Though few windmills are left on the rural landscape, and even fewer are in good shape, Behrends is driven to keep the icons of a simpler time alive.
“I like the hands-on aspect of the work, the fact that I am saving a bit of history,” he said. “These old farmsteads, silos and livestock barns and windmills are a disappearing aspect of Americana.
“I have been doing this job for about 17 years. I really enjoy it. I am a machinist and fabricator with some engineering background.”
Behrends, who operates Behrends Windmill Service from his rural Foosland home, says his gem is the Perkins windmill manufactured in 1885 in Mishawaka, Ind. “It’s one of the most beautiful windmills.”
His passion began long ago.
“I thought it would be kind of neat to find and rebuild a working windmill and put it in my yard, years and years ago,” he said. “Well, I did, and the next thing I knew, I had people calling me asking me to help them rebuild their windmill.”
The work is in Behrends’ blood.
“My great uncle Wendel Dean used to be the executive vice president of the Aermotor Windmill Co. They were the largest windmill company in the world,” he said. The business was founded in 1888 in Chicago and still makes windmills in San Angelo, Texas.
Behrends said he was blessed to be able to talk to his late uncle about the business and learned much from him. The out-of-print “Field Guide to American Windmills” is his bible on the subject.
“Not to sound egotistical, but there doesn’t seem to be anyone, at least local, with the knowledge I have of the history, the mechanics and the installation and the wherewithal about windmills,” he said. “I enjoy sharing my knowledge with other people and it’s nice to make a few bucks on the side too.”

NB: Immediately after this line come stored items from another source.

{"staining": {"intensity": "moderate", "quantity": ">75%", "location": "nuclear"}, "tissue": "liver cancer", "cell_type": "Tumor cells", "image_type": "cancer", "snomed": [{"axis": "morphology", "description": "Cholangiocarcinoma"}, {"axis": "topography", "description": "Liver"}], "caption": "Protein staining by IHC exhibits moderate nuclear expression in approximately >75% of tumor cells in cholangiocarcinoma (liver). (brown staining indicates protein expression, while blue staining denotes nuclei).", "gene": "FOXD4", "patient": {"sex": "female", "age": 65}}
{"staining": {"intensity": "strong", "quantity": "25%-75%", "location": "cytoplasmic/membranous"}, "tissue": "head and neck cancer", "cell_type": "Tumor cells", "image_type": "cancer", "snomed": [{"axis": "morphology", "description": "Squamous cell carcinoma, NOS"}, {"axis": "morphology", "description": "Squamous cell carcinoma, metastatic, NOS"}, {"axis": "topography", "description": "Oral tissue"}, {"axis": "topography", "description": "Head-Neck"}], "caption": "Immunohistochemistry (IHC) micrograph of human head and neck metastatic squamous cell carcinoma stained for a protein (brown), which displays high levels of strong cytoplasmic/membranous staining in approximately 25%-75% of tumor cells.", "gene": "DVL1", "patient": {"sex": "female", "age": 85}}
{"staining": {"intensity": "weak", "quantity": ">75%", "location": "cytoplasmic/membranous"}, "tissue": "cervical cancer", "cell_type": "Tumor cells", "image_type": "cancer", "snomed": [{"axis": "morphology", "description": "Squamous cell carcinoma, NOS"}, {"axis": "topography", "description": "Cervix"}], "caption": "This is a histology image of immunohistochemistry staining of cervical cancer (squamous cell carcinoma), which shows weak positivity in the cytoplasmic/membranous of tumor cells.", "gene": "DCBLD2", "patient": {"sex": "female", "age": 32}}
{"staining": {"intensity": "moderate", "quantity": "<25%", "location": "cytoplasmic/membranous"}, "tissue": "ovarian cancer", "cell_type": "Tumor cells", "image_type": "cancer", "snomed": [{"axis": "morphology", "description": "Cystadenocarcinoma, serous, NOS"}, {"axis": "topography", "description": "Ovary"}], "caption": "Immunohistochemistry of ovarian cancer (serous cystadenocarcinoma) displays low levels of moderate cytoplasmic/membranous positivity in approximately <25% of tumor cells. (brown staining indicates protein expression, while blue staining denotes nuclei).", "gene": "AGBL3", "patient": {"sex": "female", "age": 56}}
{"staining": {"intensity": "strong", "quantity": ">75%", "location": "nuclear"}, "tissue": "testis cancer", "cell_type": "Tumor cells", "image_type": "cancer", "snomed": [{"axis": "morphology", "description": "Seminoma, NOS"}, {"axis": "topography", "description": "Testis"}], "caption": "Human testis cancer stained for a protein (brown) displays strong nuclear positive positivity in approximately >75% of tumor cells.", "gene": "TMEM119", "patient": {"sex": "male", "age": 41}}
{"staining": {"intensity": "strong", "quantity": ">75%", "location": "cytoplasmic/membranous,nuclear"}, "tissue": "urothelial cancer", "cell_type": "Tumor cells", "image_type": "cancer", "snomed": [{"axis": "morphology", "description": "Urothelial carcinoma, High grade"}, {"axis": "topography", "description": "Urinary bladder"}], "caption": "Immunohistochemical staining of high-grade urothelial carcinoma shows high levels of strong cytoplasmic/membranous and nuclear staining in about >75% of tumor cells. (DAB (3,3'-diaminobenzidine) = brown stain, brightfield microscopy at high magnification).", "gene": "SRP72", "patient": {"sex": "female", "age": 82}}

Adjacent to his shop is a large pole barn filled with replacement windmill parts he has gathered over the years. A large map of the Midwest in his shop is dotted with small colored pins marking towns where his restored windmills catch a new wind.
Each windmill job is different. A repair he might guess would take 20 minutes may take most of a day. Behrends was approached recently by a woman in rural Dwight, asking if he’d take a quick look at her old windmill that was making more noise than usual. Behrends ended up spending a few hours making emergency repairs because it seemed ready to fall.
“I couldn’t just walk away from it knowing it might fall and damage something, or hurt someone,” he said.
Working several stories up can be dangerous, and Behrends is careful to check the weather before he climbs a windmill. He has only had one scare while installing a windmill. The wind suddenly picked up, causing the blades to spin wildly and strike his back. He quickly stopped the spring windmill and continued with his work, but he learned not to work when he is tired or the weather is bad.
Back to working order
On a Sunday morning in November, Behrends climbed the tower of the old windmill at the Dusty Lane Farm in rural Ellsworth. Three generations of the Parker family were on hand to help.
With the modern-day windmills from the Twin Groves Wind Farm in the distance, Doug Parker and his son Shawn, 15, worked with Doug’s father, Hugh, as they steadied three guide ropes as the replacement windmill head was raised. Behrends worked 30 feet above the ground. He doesn’t use gloves because the work is too intricate.
Behrends explained to Shawn, who will have the yearly job of changing the lubricating oil in the windmill, that he is lucky windmills were improved many years ago.
“The farmer used to have to climb the tower and oil the windmill once a week,” he said. Oil bath windmills, introduced in 1912, were designed with a small pan, much like an oil pan on a vehicle, in which drive gears run within a pool of lubricating oil.
As the repaired windmill began spinning silently in the wind, Doug and Shawn carried away the bullet-pocked vane from the old windmill. They plan to use the vane as a conversation piece.
Behrends was thrilled to hand off the project to a family that values the windmill.
“Now we have Shawn all trained to be the maintainer of the windmill. We know this one’s going to last a long time.”